» Set problem 1
List the schools that the biography of Oswald J. Smith below says he attended.
» Set problem 2
According to the biography of Oswald J. Smith below, where was Smith born?
» Set problem 3
Carry the Oswald J. Smith biography below forward from its final sentence.
======== Passage provided ========
= Oswald J. Smith =

Canadian pastor and author

Oswald Jeffrey Smith (November 8, 1889 – January 25, 1986) was a Canadian pastor, author, and missions advocate. He founded The Peoples Church in Toronto in 1928.

Smith attended the Toronto Bible Training School, the Manitoba Presbyterian College in Winnipeg, and the McCormick Seminary in Chicago. Smith was ordained as a minister of the Presbyterian Church of Canada in 1918. However, he resigned from the Presbyterian Church, set up his own church in Toronto, which merged with a small Christian and Missionary Alliance congregation in 1921. In 1928, he started another independent church in Toronto, the Peoples Church. Using his base in Toronto for fundraising, he traveled the world to recruit missionaries.

Over the course of eighty years he preached more than 12,000 sermons in 80 countries, wrote thirty-five books (with translations into 128 languages), as well as 1,200 poems, of which 100 have been set to music, including "Deeper and Deeper" (first line "Into the heart of Jesus").

Paul B. Smith was the son of Oswald J. Smith, and Senior Pastor of The Peoples Church from 1959–1994.

==Early years==
Smith was born on November 8, 1889, near Odessa, Ontario, as the eldest of the ten children of Benjamin and Alice Smith. His early years were troubled by ill health and a delicate constitution. He was once out of school for two whole years after a bout of pneumonia. He said, "It was generally accepted that I hadn't many more days on this earth." In spite of dire predictions, he did survive frightening illnesses and grew into a young manhood. On January 28, 1906, during a Torrey Crusade in Toronto, Smith committed his life to the Lord and from that time, his burning desire to preach the gospel became the focus of his life. Smith said, "I know as sure as I'm alive, I must preach the gospel. There's nothing else in the world for me."
======== Entries supplied ========
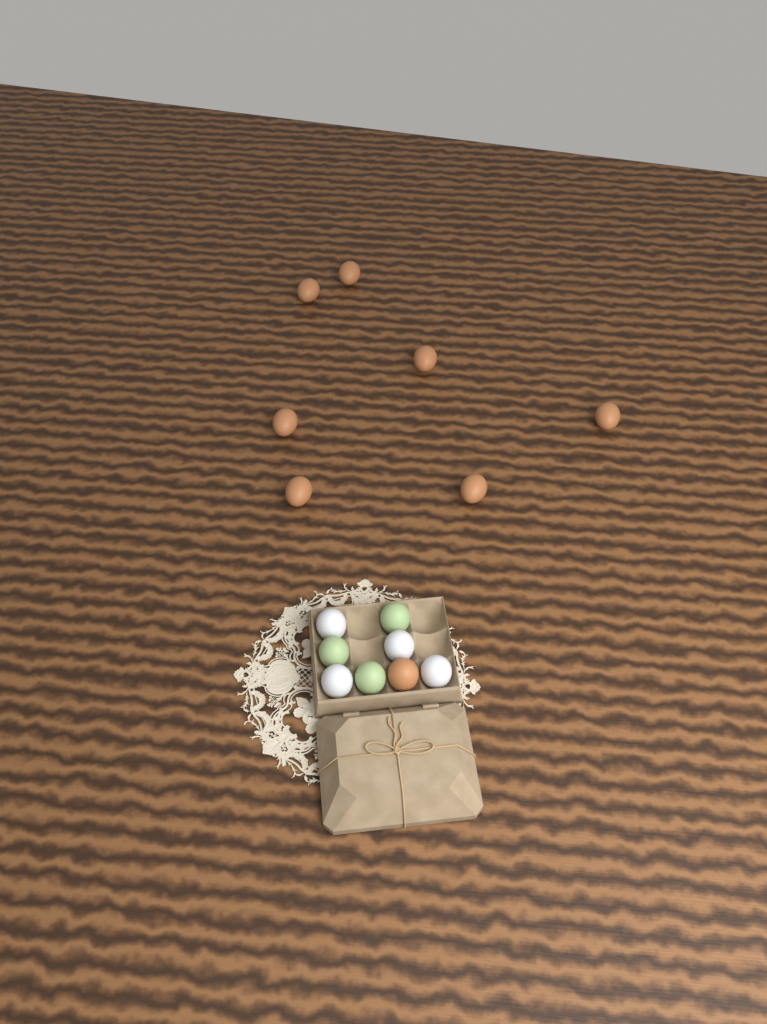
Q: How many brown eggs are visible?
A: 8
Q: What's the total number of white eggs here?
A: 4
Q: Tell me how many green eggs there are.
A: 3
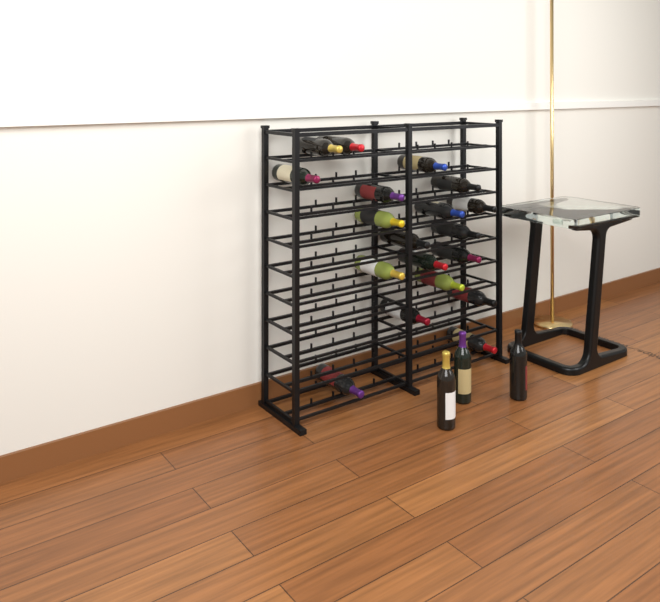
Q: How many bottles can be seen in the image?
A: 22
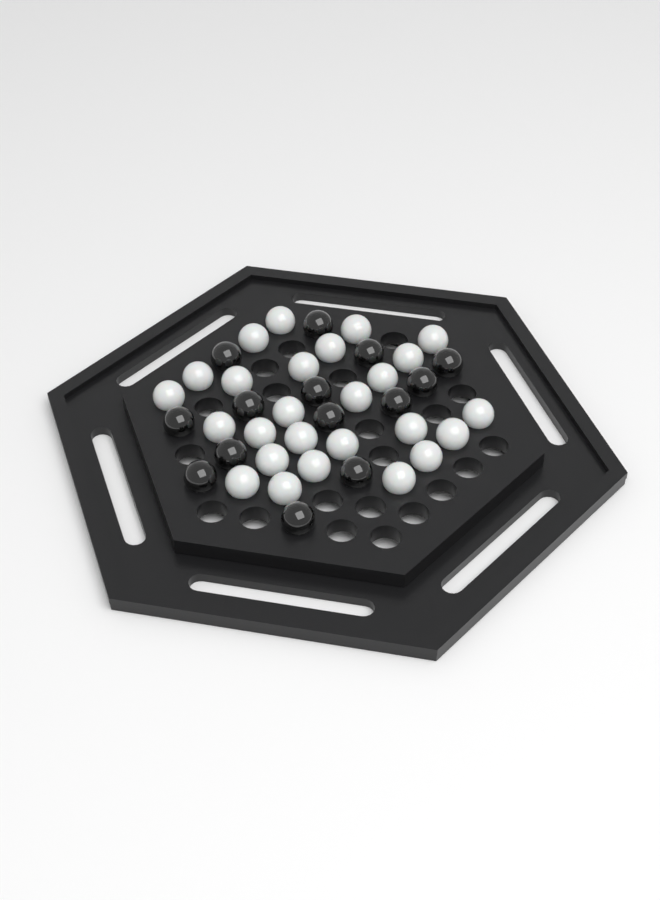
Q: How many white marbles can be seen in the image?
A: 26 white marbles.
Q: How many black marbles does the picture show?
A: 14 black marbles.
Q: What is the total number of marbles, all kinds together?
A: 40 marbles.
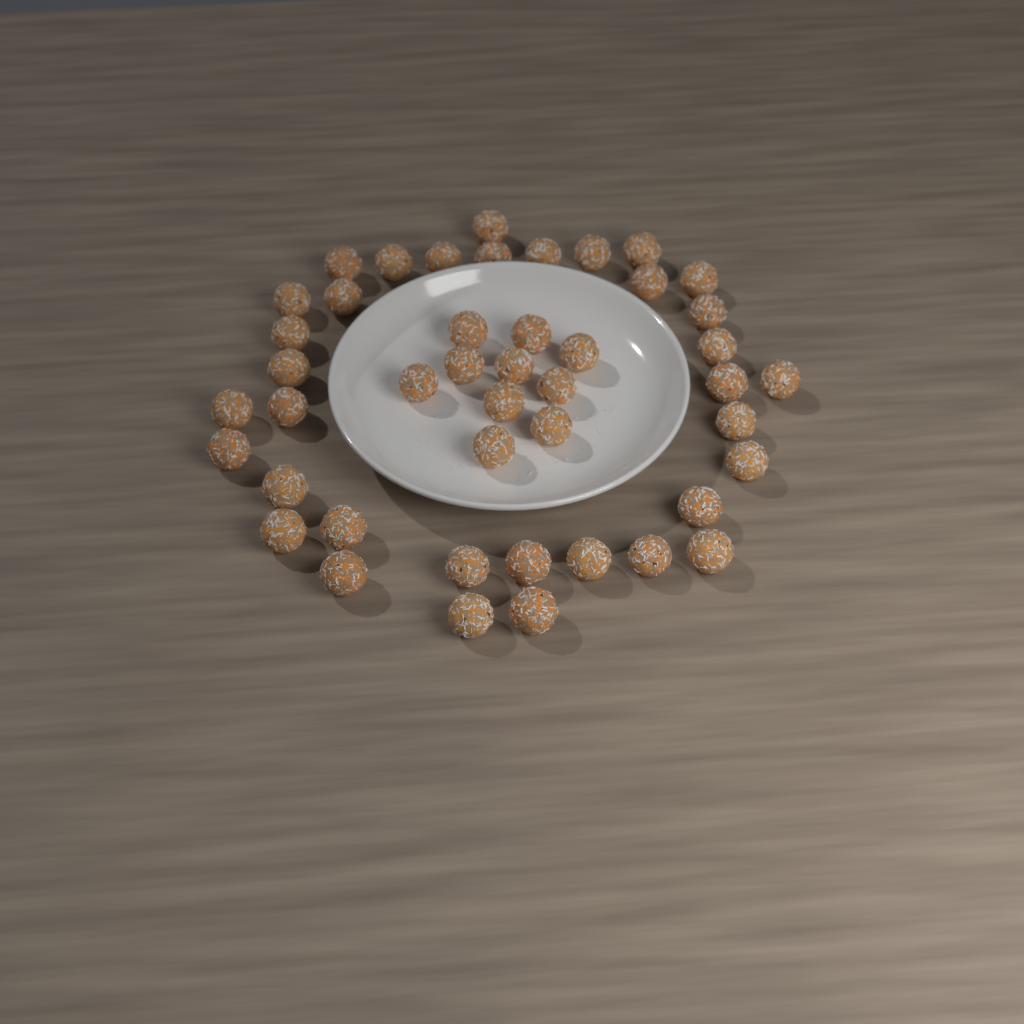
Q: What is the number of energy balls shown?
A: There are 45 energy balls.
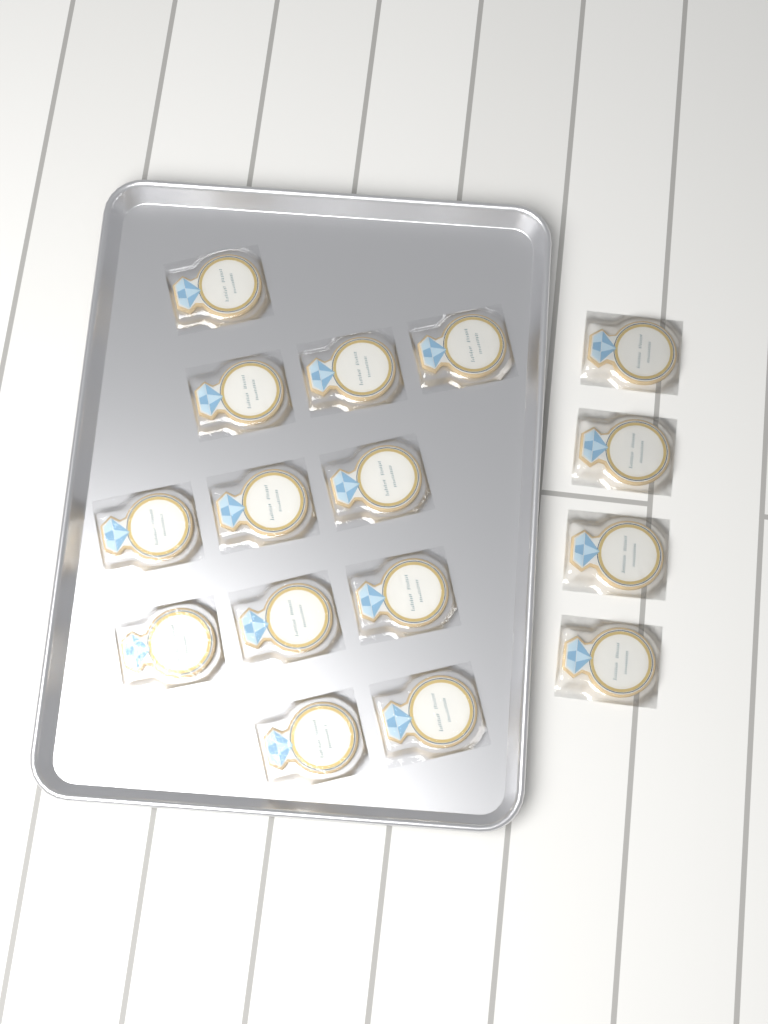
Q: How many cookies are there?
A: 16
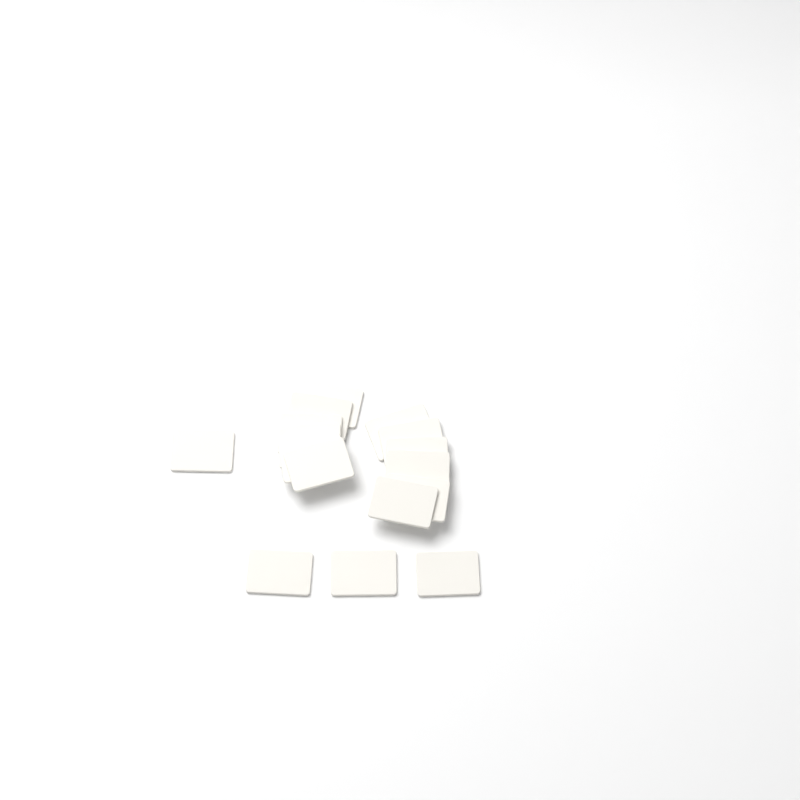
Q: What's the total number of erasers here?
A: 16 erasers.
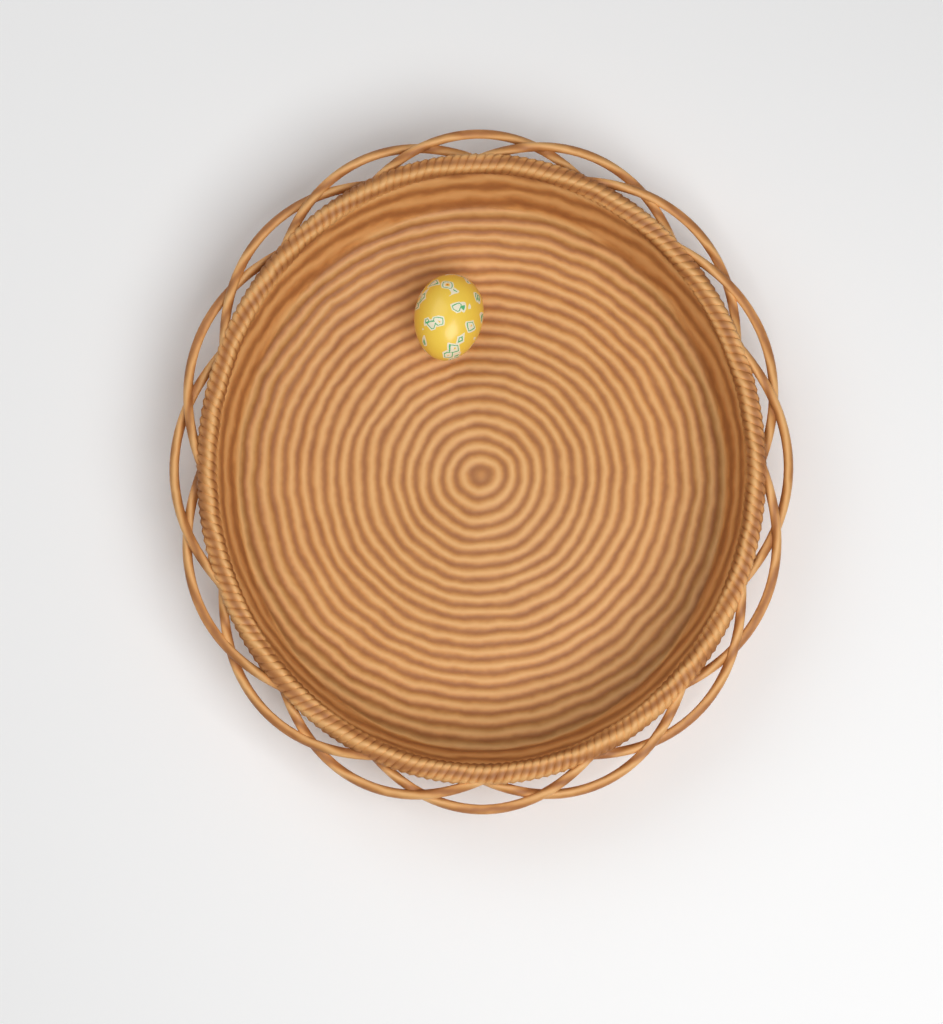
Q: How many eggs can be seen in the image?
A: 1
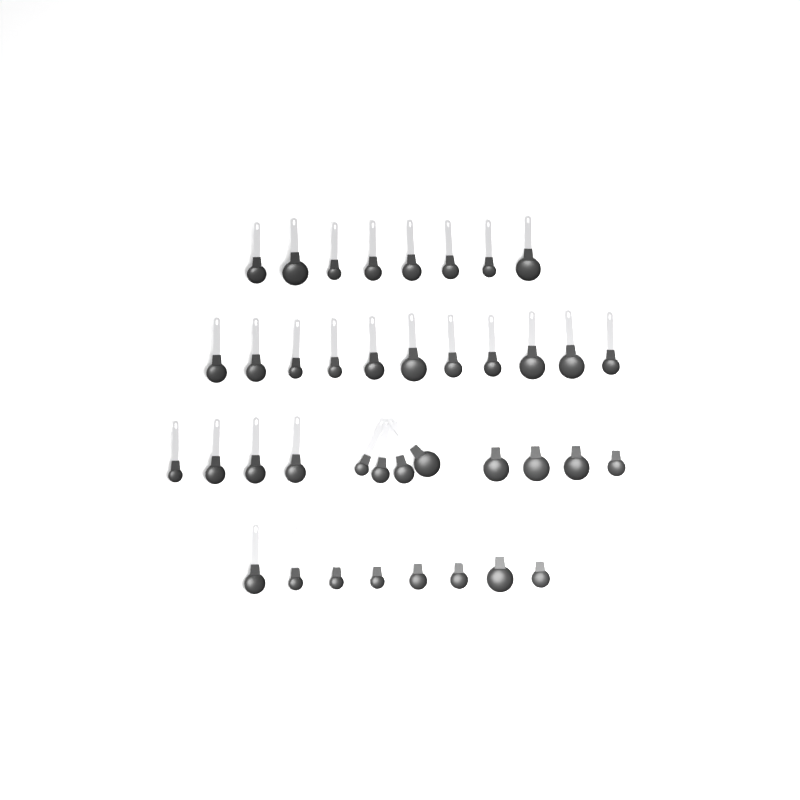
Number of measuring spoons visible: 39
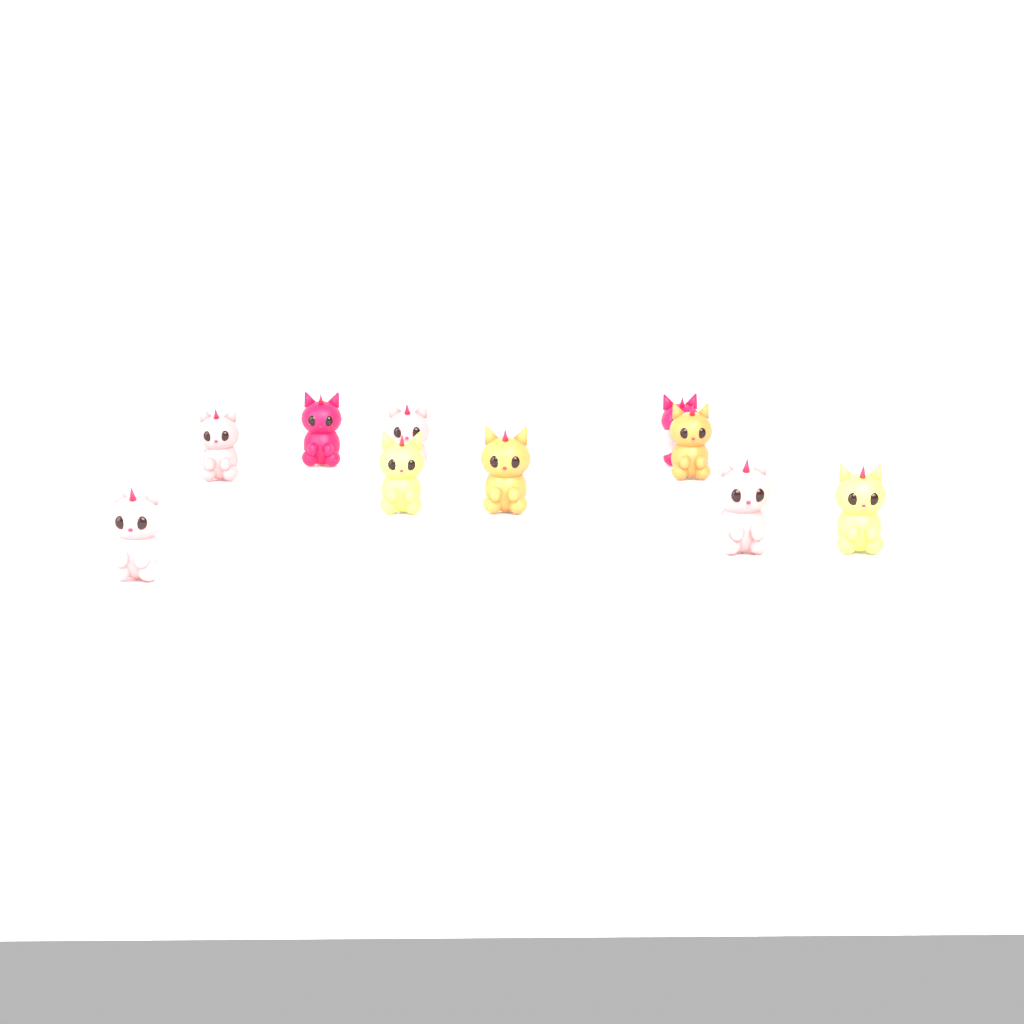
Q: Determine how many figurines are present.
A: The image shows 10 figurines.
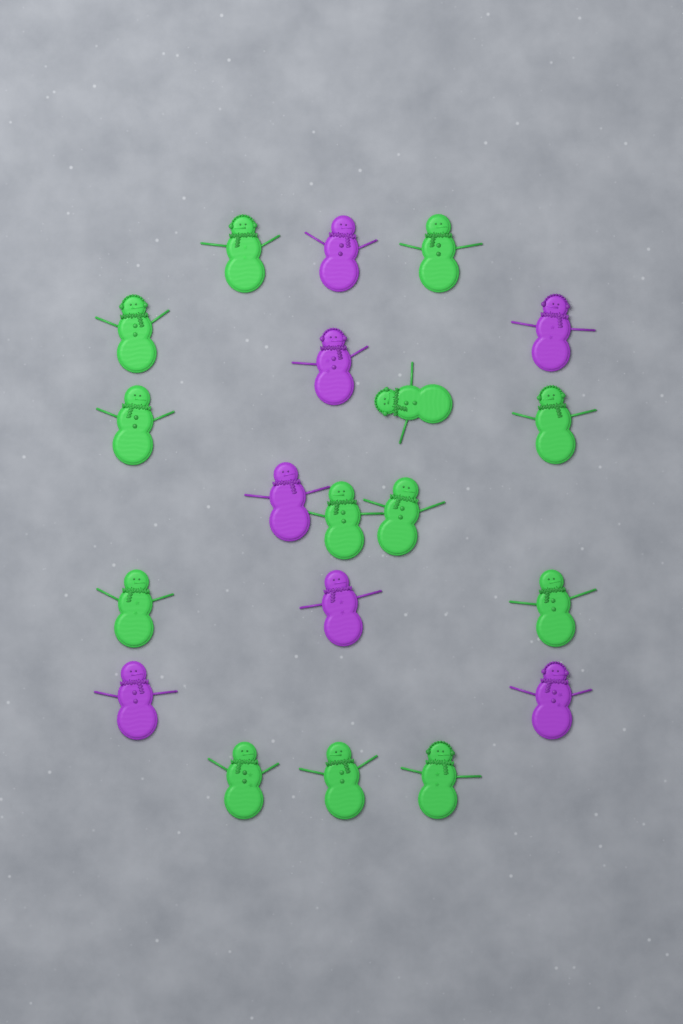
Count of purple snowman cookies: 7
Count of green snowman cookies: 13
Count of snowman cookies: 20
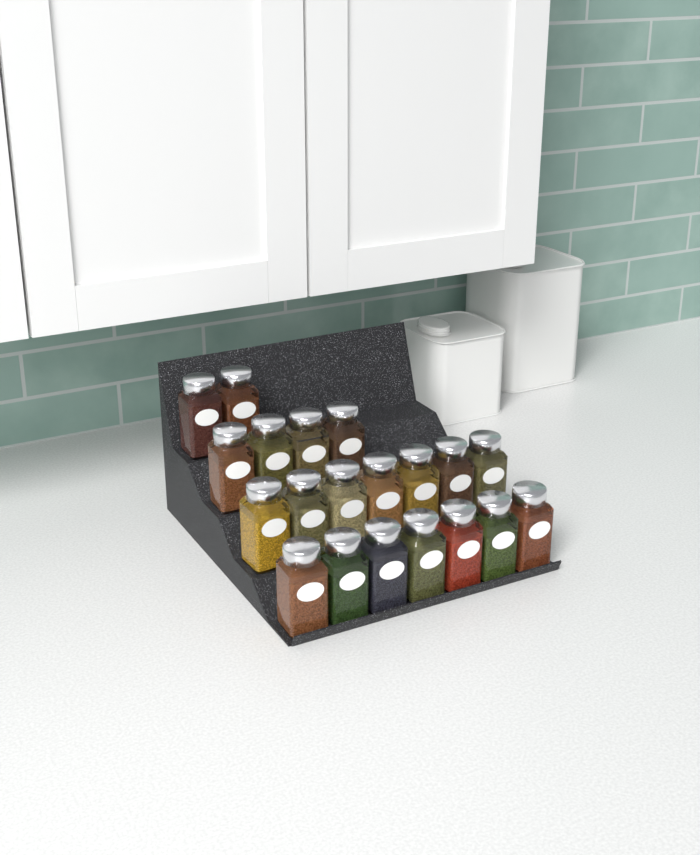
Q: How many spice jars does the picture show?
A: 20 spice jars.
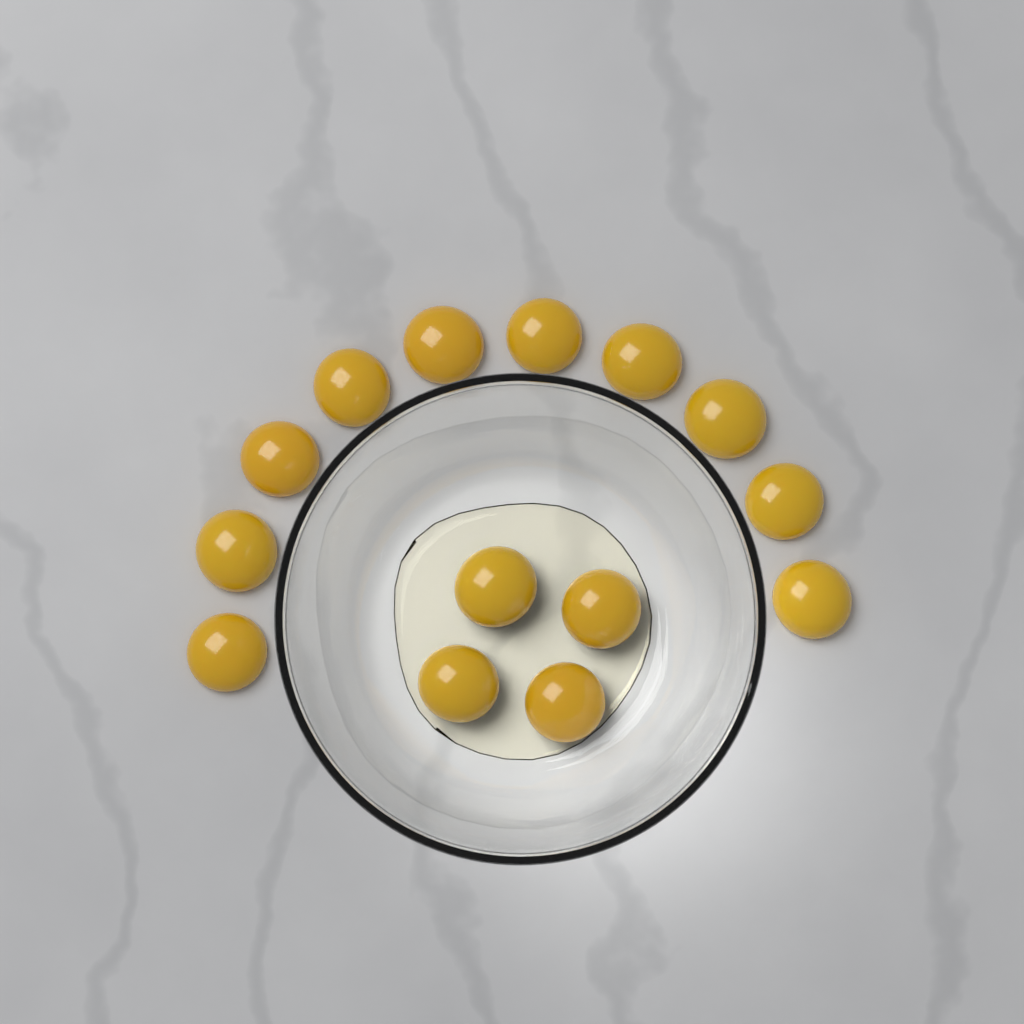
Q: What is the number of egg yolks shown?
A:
========
» Expected answer 1
Toronto Bible Training School
Manitoba Presbyterian College in Winnipeg
McCormick Seminary in Chicago

» Expected answer 2
Near Odessa, Ontario.

» Expected answer 3
Because of his early dedication to spreading the gospel, Smith offered himself several times for missionary service but his frail health prevented his acceptance. Deeply disappointed, he set about gaining more training and experience.

In 1908 he visited the lumber camps, the scattered settlements and Indian villages in the far interior of British Columbia (B.C.) and served as home missionary in other frontier areas of Canada. The hardships he encountered gave him a deep compassion for missionaries and this appreciation showed in his lifelong understanding of their difficulties.

During the summer of 1913 he ministered as a home missionary in Cawood, Kentucky where "God saw fit to give him many souls." It was during that time of service, far from home, that he wrote his "three fold dedication:"

1. I will think no thought, speak no word, and do no deed unworthy of a follower of Jesus Christ.
2. I will give my life for service in any part of the world and in any capacity God wills that I should labour.
3. I shall endeavour to do God's will from moment to moment as He reveals it to me.

He prepared for further ministry by study. In 1912 he graduated from Toronto Bible college and in 1915 from McCormick Seminary in Chicago. As part of his ordination service by the Chicago Presbytery, Smith's song "Deeper and Deeper" was sung.

==Missionary vision==
Smith, who was considered too frail to be a missionary made a commitment: "If I can't go myself, I will send someone else."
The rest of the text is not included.